Away from the mountains, Graham is the presenter of the BBC's World Championship Series triathlon coverage. He has worked on the Tour de France for ITV, and in 2009 competed in the Fastnet Race with Alex Thomson on Hugo Boss, filming, interviewing and presenting as well as working as an active crew member. Other TV credits include: The Gadget Show, Through the Keyhole, Celebrity Eggheads, Market Kitchen, Ready Steady Cook and travel shows including Wish You Here.

In 2003 he competed in the return of BBC1's Superstars. He achieved fourth place in the final, the best placed non-current athlete. Graham has competed in numerous triathlon competitions and 24-hour mountain biking events. He has ridden the Etape du Tour cycle race.

In 2009 Bell took part in the BBC2 series High Altitude, where participants took part in stunts such as 'summit hopping' and glacier climbing.

For a time, Graham was International Performance Director for the British Ski and Snowboard Federation. He is a patron of The British Ski Academy.

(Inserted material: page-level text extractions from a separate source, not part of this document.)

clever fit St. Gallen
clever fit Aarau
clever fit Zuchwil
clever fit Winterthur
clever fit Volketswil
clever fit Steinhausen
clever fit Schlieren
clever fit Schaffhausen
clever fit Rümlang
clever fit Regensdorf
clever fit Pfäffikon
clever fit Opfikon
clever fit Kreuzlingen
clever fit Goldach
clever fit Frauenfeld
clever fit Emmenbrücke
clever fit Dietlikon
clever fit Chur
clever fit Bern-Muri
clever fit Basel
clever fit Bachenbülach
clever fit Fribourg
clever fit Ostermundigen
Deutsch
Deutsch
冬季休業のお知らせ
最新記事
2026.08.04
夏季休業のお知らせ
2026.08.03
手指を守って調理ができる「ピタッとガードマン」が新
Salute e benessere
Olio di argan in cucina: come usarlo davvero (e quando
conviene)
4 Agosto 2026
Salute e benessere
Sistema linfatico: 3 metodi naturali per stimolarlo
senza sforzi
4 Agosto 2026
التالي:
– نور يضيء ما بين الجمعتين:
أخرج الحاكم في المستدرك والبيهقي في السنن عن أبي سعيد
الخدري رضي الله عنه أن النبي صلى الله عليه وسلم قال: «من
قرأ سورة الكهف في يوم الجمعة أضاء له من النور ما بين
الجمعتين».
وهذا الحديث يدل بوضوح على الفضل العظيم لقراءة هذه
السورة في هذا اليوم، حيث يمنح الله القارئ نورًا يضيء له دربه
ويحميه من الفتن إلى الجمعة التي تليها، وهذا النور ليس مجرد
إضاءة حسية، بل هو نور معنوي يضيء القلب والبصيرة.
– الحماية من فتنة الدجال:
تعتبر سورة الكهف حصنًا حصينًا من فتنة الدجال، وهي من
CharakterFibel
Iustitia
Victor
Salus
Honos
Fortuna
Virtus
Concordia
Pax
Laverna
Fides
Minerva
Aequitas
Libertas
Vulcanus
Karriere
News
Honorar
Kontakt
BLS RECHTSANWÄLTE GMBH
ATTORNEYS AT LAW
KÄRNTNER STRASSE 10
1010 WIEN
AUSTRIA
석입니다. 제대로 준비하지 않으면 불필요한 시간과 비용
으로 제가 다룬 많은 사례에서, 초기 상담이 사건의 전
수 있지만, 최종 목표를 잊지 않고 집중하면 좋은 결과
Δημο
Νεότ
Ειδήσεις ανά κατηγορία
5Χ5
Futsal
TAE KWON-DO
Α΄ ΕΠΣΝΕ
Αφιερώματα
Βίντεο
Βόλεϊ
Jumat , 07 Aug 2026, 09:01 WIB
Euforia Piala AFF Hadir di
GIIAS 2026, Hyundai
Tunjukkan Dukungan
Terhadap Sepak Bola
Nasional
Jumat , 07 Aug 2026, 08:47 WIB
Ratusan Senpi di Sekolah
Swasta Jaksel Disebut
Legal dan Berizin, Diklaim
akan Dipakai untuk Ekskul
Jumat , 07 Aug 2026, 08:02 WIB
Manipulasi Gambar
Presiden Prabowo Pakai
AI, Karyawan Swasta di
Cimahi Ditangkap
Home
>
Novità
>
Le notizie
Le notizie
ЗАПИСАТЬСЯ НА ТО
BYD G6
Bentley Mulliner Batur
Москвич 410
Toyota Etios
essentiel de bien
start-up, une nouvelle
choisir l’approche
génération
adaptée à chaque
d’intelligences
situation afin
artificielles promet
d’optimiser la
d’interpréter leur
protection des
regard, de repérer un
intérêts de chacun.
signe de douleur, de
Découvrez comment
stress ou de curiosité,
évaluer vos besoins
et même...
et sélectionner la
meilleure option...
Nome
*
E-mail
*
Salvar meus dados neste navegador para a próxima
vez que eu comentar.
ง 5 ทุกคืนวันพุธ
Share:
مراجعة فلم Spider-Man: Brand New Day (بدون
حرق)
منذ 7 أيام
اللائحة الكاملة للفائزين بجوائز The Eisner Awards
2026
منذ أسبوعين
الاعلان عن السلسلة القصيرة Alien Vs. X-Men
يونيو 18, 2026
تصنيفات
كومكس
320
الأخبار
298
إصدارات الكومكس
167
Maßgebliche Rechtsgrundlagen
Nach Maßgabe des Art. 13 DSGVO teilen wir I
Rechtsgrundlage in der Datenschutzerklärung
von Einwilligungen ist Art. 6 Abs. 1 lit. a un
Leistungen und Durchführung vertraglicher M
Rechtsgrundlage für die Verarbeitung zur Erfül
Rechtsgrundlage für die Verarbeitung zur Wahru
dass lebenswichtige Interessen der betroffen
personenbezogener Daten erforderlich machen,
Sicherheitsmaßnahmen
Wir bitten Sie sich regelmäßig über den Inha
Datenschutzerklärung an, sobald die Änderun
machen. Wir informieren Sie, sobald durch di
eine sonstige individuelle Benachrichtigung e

In 2021, Bell took part in the thirteenth series of Dancing on Ice partnering Karina Manta. They were the second couple to be eliminated.

===Charity work===
Graham is a patron of several UK charities including the DisabilitySnowsportUK, Snow Camp.

==Personal life==
Bell is married and, with his wife Sarah, has two children, who are also keen skiers.

In 2018, Graham Bell attended the Royal Logistic Corps (RLC) alpine ski championships and completed the Super-G as a forerunner, whilst carrying no poles, holding a camera, and commentating. In March 2018, immediately after the RLC Championships, Graham Bell hosted a heliskiing week in Alagna, Italy.